Para disfarçar a falta de partido, as almas coxas escolhem o centrão. Cá e lá ao mesmo tempo, o que costuma resultar em um nem lá nem cá bem molengão. As agências se dizem criativas e técnicas, inovadoras e nerds, inspiradas e analíticas, Floki e Athelstan.

Mas o que interessa no pêndulo não é o meio, estéril. O que fascina é o movimento: ora pra lá, ora pra cá. É dessa dialética que nasce uma esperança de inovação. É puxar pra lá e depois puxar pra cá.

Não cobremos coerência e bom senso de uma profissão – a propaganda – que vibra na superfície das sensações humanas e se nutre dos mais inconstantes dos atributos: o gosto. Não cobremos implacáveis métodos da dança livre das ideias.

E, principalmente, acima de tudo e sempre, sejamos livres dos cabrestos, dos uniformes, dos léxicos e das tendências.

Deus criou o mundo do caos.

Ritualbrands: uma ética para as marcas

A grande – e talvez única – inteligência do ex-presidente dos Estados Unidos foi ter trabalhado sua marca como se fosse a de um produto comercial. Com as mesmas técnicas, as mesmas métricas e as mesmas campanhas utilizadas pelo mais banal dos bens de consumo: ouve-se o povo para moldar a mensagem. O que será de Trump? Pouca coisa, mas o irresponsável e nocivo trumpismo venceu – e de seu autor deu cabo.

Se numa democracia o poder emana do povo, uma marca pertence a quem a consome. É a partir do sufrágio da boa vontade do consumidor que uma marca trona, e são sujeitos de seu poder a empresa, seu marketing e suas agências de comunicação.

As marcas têm poder, e esse poder emana do povo: daqueles que as compram, amam ou odeiam.

Uma marca é a representação simbólica – portanto abstrata – de um produto (ou serviço) e tem como objetivo reconhecê-lo e distingui-lo dos demais que são seus equivalentes concorrentes. Uma marca também é a representante universal e popular de um sistema produtivo, de uma organização, de uma empresa e de seus colaboradores, acionistas, fornecedores e clientes. Uma marca não é, portanto, um acessório charmoso e dispensável. Uma marca não existe apenas para encher de graça e história um bem comercial. As marcas não têm somente méritos mas também culpas, deveres e responsabilidades.

Durante muito tempo, as empresas e as agências entenderam que as marcas estão a serviço dos produtos que comunicam e devem ser domesticadas ou aliciadas para servir aos propósitos econômicos das organizações que representam. Muitas vezes, são armas de dissuasão para dourar a pílula de práticas subterrâneas ou servem de biombos, trampolins ou máscaras a interesses individuais daqueles que as manipulam.

Contudo, se a força de uma marca emana de quem a consome e não de quem a gere, ela tem deveres para com essas pessoas.

Essa perspectiva, contraintuitiva para tantos profissionais de marketing e comunicação, no entanto, abre novos universos de atuação.

Também achávamos que existiam dois mundos: o das coisas concretas, do dia a dia, e o do imaginário, da imagem e dos estímulos sensoriais da propaganda. Achávamos que esses dois mundos se encontravam apenas no fundo do nosso bolso, também conhecido como fundo do funil de conversão de consumo. Naquele instante mágico, que fazia estremecer de prazer marqueteiros e publicitários, a rede agarrava o peixe, sem dilema.

A crença de um tempo em que peixes não falavam, não gritavam e não filmavam.

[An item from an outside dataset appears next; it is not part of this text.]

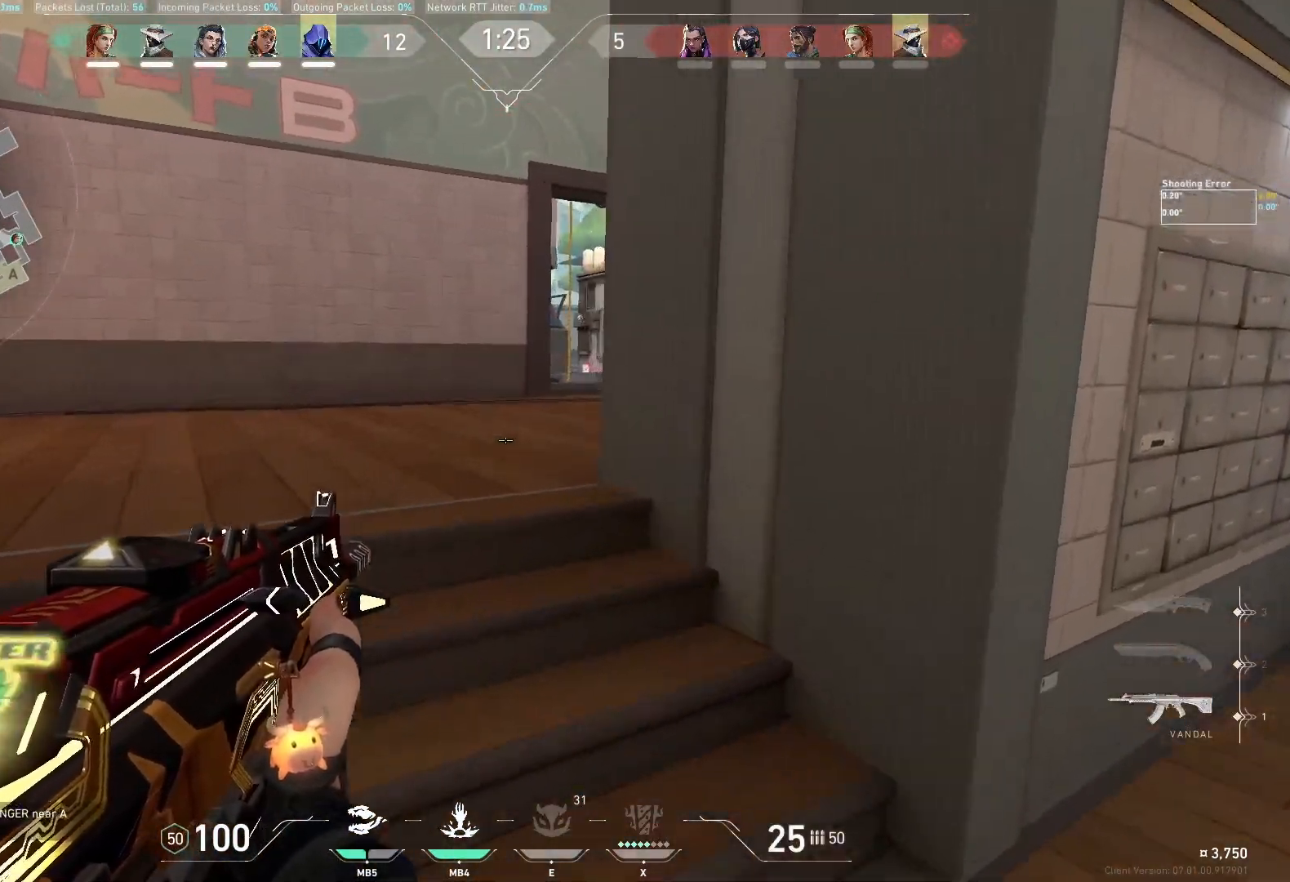
{"keys": ["w"], "events": []}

A crença de um tempo em que George Floyd morria em silêncio, de um tempo no qual os peixes eram presas fáceis. Para o bem e para o mal, para a luz e para a mentira, com tolerância ou sem: o povo opina e fala, debate e polariza, acredita e age.

Não há mais dois mundos, o mundo onde estratégias e mensagens são urdidas e o mundo da boca do caixa. Este mundo é um só, e as marcas são porta-vozes do povo que lhes dá poder.

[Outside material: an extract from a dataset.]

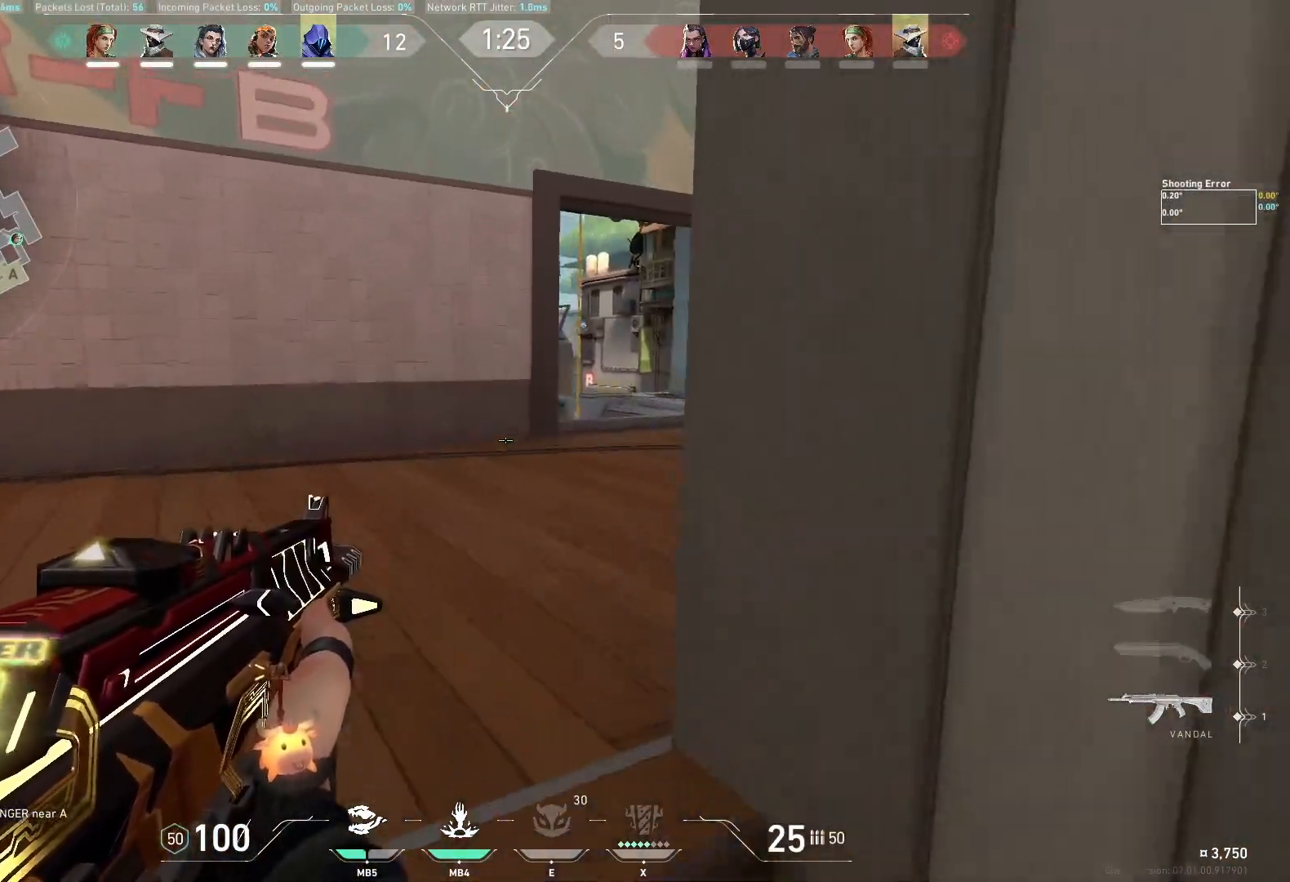
{"keys": ["w"], "events": []}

Foi com essa crença que criamos Ritualbrands, uma nova maneira de pensar e trabalhar para as marcas. Ritualbrands é um projeto audacioso, muito além da estética insensata da comunicação tradicional. Não é apenas um raciocínio nem só uma metodologia. Não é somente uma forma de auferir e mensurar a performance de estratégias de marketing e comunicação.

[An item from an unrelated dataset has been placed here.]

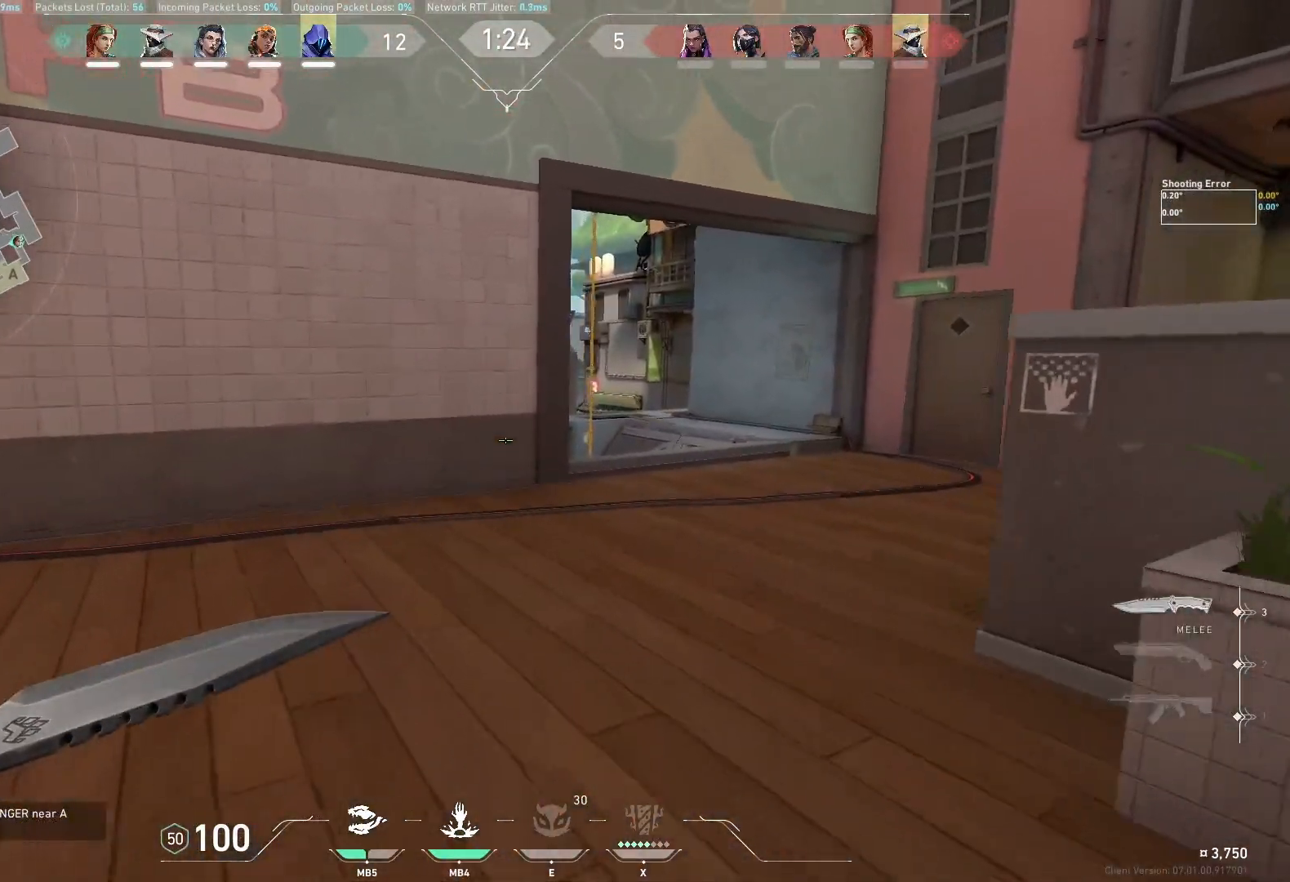
{"keys": ["w"], "events": [[117, "d", "down"], [483, "d", "up"]]}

Ritualbrands é uma ética que coloca as marcas no centro de suas responsabilidades como agentes influentes da nossa sociedade.

O admirável “novo normal”

Com o confinamento forçado, descobrimos que a sociabilidade não é uma alternativa de vida, e sim um imperativo de sobrevivência e que as aparências — filtros fugazes — não alimentam: viciam. Descobrimos também que as coisas não falam, não cheiram, não abraçam nem beijam. Encontramo-nos meditativos, essenciais e cheios de mente.

A expressão “novo normal” surgiu pela primeira vez na crise de 2008. É difícil dizer o que aconteceu de “novo” depois disso, para além de intenções e promessas. Desde o começo da pandemia, o termo voltou, virou um trending topic e tem substituído muitas sessões de terapia. O “novo normal” é o que está justificando nossas frustrações, fraquezas e preguiças. Nesse “novo normal”, seremos mais saudáveis, mais solidários e mais conscientes. Nesse “novo normal”, haverá menos egoísmo e menos vaidade.

Nesse admirável novo, consumiremos menos também.

Se os quatro quintos da humanidade que consomem mais do que precisam doassem um quinto do que têm para o quinto que consome menos do que precisa, ninguém morreria de fome na Terra.

Ou se um quinto do quinto do quinto do quinto daqueles que consomem mais do que precisam doassem um quinto do quinto do quinto do quinto do que têm, cinco quintos dos humanos — todos eles — teriam mais do que precisam para viver. Cinco quintos dos humanos viveriam com tudo que faz nossas complexas existências serem mais felizes do que somente aquilo que mata a fome para viver.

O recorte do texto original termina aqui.